* **WHAT IS BEING ASKED**:
Of the lines below, write out exactly those from the line with "thumb ip: (285, 259)" through the line with "ring dip: (486, 281)", both included, and skip the rest.

* **GIVEN ENTRIES**:

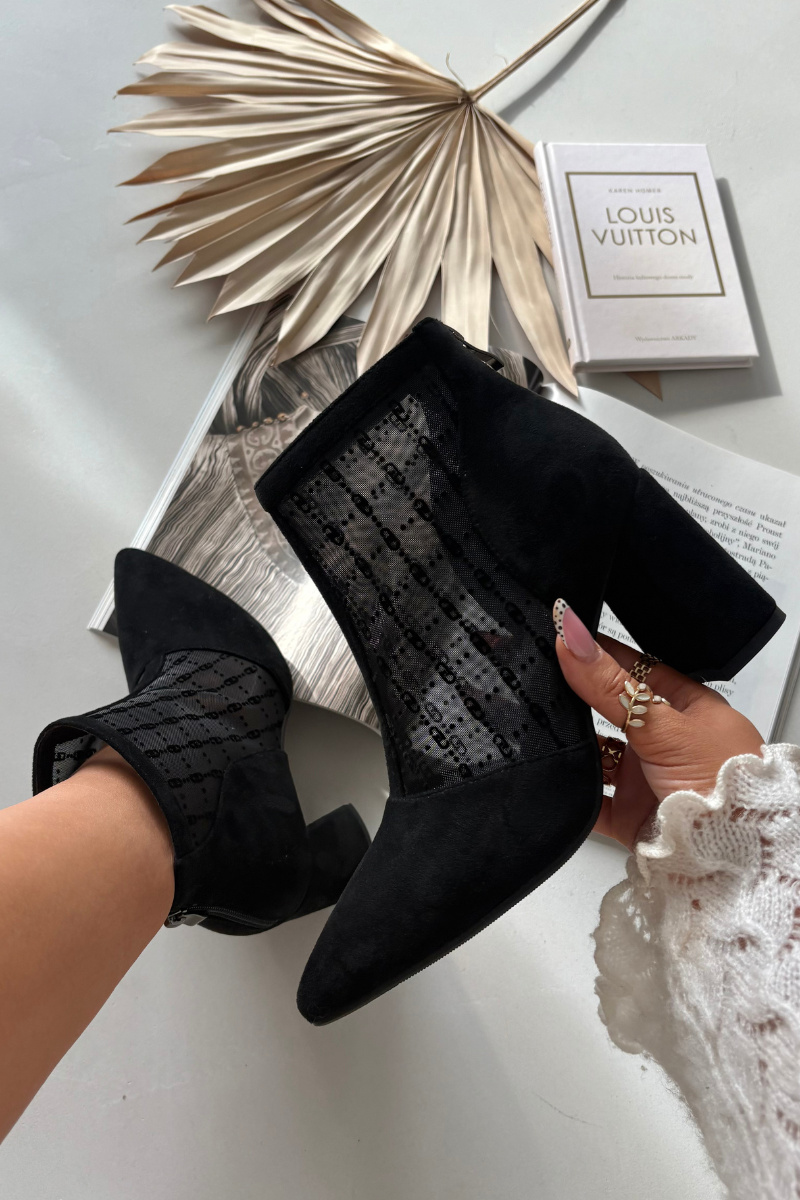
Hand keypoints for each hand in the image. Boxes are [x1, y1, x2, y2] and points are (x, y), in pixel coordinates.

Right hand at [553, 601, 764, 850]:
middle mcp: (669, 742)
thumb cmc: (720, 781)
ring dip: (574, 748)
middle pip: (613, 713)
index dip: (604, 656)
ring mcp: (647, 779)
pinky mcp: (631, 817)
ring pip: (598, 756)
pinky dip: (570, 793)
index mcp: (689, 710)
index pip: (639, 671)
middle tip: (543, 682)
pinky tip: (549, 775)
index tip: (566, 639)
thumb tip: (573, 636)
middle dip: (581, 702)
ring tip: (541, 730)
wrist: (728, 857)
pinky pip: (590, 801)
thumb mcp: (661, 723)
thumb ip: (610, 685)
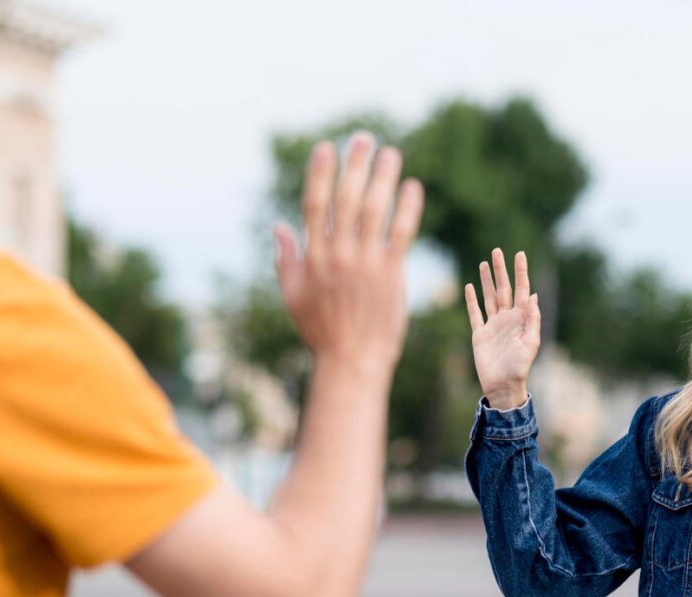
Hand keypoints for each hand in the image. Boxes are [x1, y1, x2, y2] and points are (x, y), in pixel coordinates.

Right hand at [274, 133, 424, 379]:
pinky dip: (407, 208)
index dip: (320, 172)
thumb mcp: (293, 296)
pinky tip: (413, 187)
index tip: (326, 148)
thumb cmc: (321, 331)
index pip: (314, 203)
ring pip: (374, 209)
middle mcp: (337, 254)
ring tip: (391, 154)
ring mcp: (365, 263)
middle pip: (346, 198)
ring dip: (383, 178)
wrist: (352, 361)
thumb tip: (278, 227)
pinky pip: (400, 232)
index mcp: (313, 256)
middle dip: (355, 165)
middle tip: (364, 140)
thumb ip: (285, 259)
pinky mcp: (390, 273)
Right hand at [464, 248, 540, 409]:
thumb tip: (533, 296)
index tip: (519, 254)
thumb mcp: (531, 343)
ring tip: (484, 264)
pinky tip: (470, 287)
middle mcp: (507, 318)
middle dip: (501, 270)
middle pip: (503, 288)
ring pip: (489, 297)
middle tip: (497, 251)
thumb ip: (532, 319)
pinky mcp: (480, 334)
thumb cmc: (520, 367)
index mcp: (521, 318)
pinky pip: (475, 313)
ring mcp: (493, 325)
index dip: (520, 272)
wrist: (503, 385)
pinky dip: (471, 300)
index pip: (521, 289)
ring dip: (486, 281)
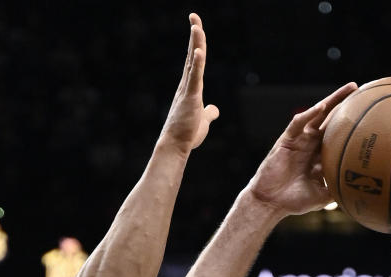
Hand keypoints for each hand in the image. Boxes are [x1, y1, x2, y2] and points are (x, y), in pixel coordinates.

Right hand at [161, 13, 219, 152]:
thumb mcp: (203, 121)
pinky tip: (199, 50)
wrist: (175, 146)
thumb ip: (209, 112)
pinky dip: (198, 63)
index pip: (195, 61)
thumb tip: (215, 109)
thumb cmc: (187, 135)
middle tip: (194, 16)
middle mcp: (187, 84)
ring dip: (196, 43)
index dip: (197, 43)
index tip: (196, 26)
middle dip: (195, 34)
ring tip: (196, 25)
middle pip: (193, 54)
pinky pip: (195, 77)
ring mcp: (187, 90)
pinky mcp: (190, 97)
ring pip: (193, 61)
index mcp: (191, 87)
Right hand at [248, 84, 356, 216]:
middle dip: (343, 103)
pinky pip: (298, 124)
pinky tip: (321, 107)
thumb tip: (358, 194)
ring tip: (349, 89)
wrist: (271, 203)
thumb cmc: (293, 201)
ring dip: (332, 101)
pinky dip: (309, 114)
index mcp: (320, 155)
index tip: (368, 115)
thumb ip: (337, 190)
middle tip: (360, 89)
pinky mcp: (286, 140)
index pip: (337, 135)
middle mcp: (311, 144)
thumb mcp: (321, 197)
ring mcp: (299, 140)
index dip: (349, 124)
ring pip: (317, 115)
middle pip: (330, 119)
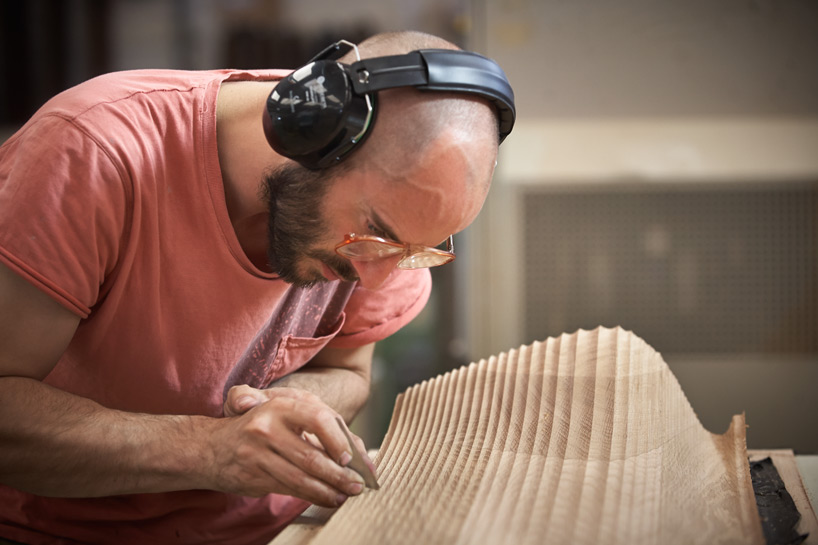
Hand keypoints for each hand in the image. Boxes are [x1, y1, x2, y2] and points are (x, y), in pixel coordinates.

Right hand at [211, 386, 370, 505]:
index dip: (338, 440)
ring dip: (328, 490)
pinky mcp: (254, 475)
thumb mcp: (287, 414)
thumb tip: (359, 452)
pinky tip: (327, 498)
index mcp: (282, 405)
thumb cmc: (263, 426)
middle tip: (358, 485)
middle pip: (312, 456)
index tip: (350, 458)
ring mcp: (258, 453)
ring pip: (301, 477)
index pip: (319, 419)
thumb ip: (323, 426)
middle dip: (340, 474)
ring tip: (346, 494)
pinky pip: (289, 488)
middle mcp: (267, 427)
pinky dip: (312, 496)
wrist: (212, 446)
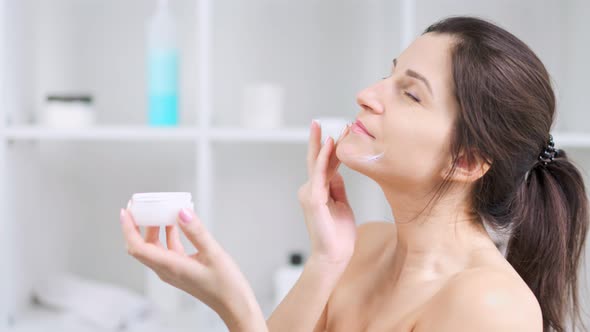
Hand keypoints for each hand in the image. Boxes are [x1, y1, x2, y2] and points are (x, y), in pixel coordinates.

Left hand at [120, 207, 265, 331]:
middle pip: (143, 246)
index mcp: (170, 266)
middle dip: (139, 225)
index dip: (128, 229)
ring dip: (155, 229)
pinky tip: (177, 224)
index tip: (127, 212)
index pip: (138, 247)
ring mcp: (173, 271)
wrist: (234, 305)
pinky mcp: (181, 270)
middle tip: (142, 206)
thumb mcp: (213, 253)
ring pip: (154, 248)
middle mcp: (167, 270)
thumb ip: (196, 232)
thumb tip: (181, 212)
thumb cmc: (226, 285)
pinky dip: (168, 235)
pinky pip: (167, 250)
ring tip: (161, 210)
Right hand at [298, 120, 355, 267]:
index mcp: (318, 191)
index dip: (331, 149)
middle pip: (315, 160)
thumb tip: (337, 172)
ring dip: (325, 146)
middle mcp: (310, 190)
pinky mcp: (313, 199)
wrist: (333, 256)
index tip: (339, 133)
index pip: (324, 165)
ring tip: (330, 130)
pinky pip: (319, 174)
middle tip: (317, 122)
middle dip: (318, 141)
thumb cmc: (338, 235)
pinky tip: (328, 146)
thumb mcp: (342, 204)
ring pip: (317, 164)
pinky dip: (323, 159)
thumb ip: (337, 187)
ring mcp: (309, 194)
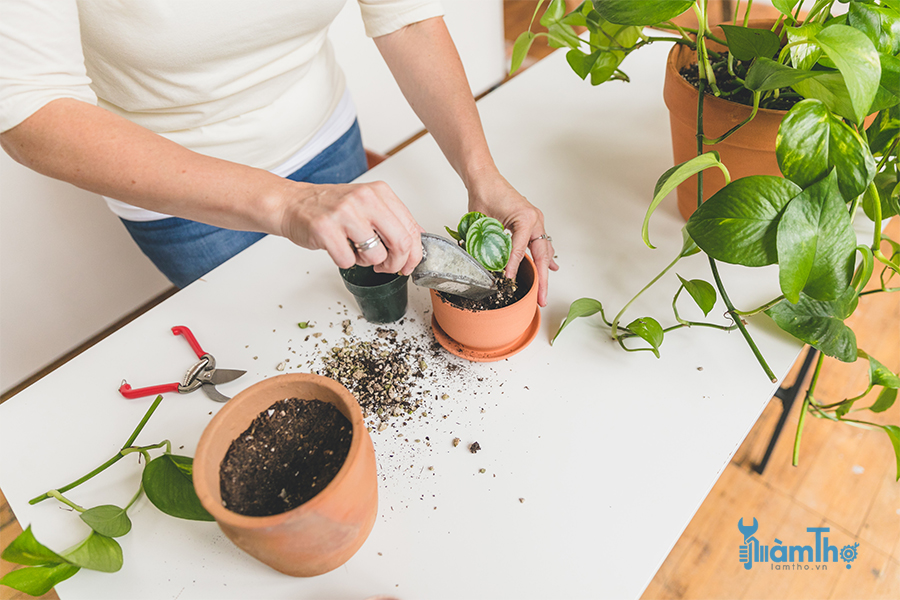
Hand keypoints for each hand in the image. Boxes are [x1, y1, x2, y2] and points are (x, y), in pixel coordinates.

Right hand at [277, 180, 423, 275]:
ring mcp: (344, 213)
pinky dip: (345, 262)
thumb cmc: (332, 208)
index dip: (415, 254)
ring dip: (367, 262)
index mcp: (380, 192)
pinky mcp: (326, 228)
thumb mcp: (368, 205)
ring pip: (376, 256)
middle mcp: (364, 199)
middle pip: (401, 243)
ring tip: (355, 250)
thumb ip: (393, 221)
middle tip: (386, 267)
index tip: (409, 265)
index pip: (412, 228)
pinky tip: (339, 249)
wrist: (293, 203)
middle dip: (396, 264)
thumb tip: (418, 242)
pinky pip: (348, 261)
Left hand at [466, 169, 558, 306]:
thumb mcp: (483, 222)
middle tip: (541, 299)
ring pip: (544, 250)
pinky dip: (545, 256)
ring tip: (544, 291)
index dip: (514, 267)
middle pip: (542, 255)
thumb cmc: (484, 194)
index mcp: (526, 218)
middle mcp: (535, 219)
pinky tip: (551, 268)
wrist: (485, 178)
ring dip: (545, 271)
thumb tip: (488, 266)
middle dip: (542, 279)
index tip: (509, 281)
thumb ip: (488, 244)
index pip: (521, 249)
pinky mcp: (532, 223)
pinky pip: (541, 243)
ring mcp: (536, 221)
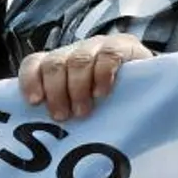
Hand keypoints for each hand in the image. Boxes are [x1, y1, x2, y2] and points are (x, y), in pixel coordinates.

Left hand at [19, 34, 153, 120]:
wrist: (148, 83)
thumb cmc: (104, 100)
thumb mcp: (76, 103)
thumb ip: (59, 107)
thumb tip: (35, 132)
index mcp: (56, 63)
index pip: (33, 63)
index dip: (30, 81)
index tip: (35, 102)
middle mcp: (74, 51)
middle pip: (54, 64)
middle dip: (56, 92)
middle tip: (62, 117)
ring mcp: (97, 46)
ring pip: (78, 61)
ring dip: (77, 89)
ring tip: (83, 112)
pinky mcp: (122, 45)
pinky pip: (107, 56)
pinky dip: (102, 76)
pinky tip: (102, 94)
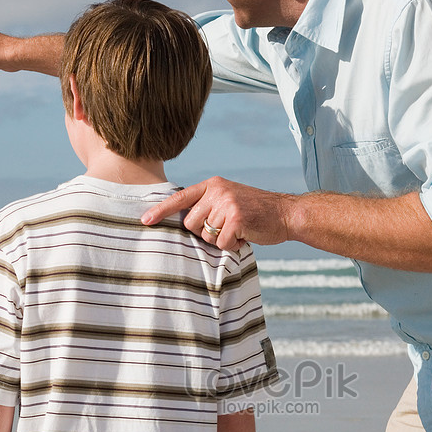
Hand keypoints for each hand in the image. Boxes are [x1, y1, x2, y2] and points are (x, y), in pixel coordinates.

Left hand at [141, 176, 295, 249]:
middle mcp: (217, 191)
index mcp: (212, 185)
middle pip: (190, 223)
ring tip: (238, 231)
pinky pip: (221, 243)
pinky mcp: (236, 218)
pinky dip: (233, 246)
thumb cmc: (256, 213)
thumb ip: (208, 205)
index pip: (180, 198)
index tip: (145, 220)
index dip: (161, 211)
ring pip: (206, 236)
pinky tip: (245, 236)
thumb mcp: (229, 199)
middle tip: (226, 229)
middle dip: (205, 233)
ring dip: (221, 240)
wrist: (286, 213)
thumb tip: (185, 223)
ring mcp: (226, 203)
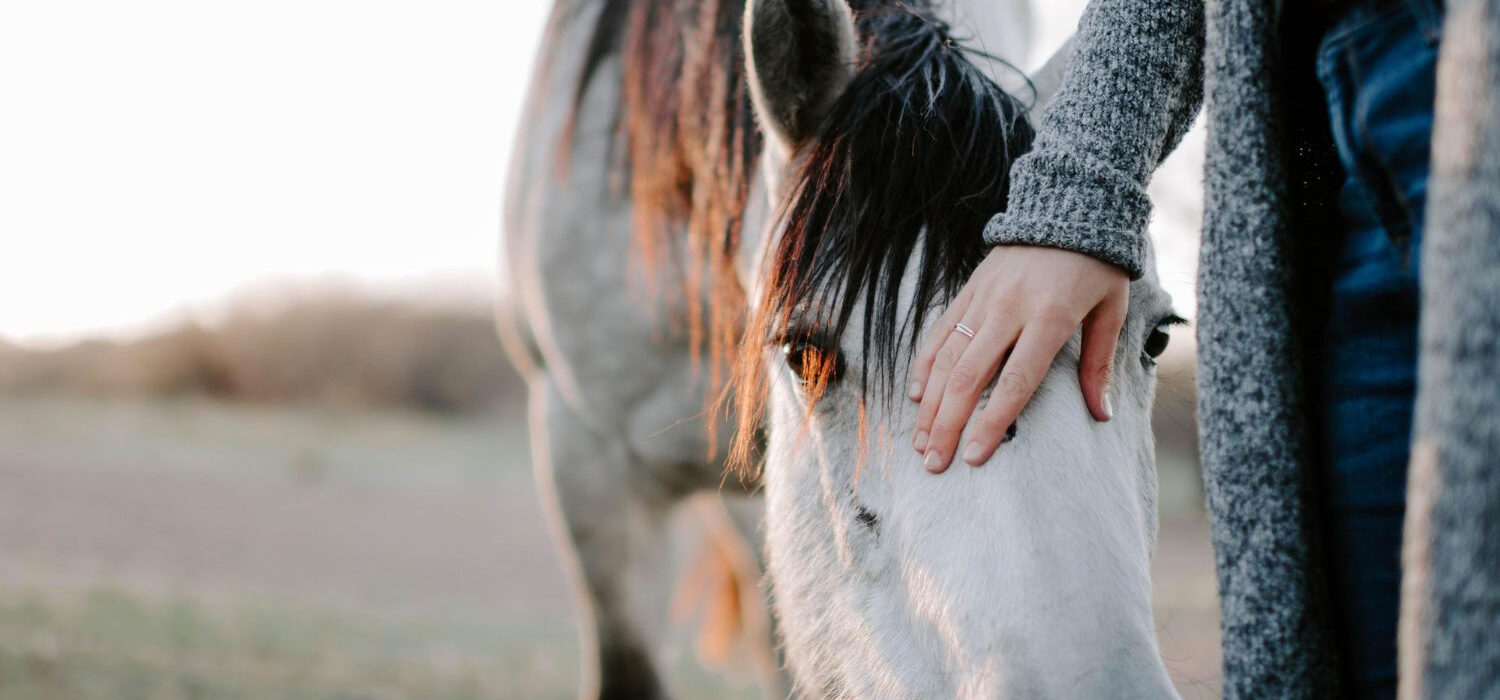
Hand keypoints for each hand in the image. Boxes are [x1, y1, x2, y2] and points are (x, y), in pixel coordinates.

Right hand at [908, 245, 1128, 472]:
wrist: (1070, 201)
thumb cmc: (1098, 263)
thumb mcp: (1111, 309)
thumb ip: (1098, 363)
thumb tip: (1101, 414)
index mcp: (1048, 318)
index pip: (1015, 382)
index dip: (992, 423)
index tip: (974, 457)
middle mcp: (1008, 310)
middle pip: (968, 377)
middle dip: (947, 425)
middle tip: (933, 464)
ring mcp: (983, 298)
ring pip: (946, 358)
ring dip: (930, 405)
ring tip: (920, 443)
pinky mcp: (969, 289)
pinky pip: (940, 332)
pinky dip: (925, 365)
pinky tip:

* **REPLY**:
thumb ip: (285, 259)
pinky mcp: (390, 273)
Right hand at [464, 248, 540, 409]:
thumb tip: (533, 296)
index tip: (519, 254)
thumb mcp: (531, 343)
ring tip: (484, 264)
pinky tip: (470, 287)
middle mcp: (507, 318)
middle dip: (501, 270)
middle pip: (503, 288)
ring pip: (489, 297)
middle tip: (497, 251)
thumb ip: (532, 319)
pinky mcp: (480, 334)
thumb cmc: (520, 367)
index mcp: (521, 318)
pinky pip: (475, 313)
ring mcp: (493, 325)
index dip: (520, 272)
wrist: (503, 385)
pinky dip: (471, 300)
index pip: (521, 289)
ring dip: (486, 281)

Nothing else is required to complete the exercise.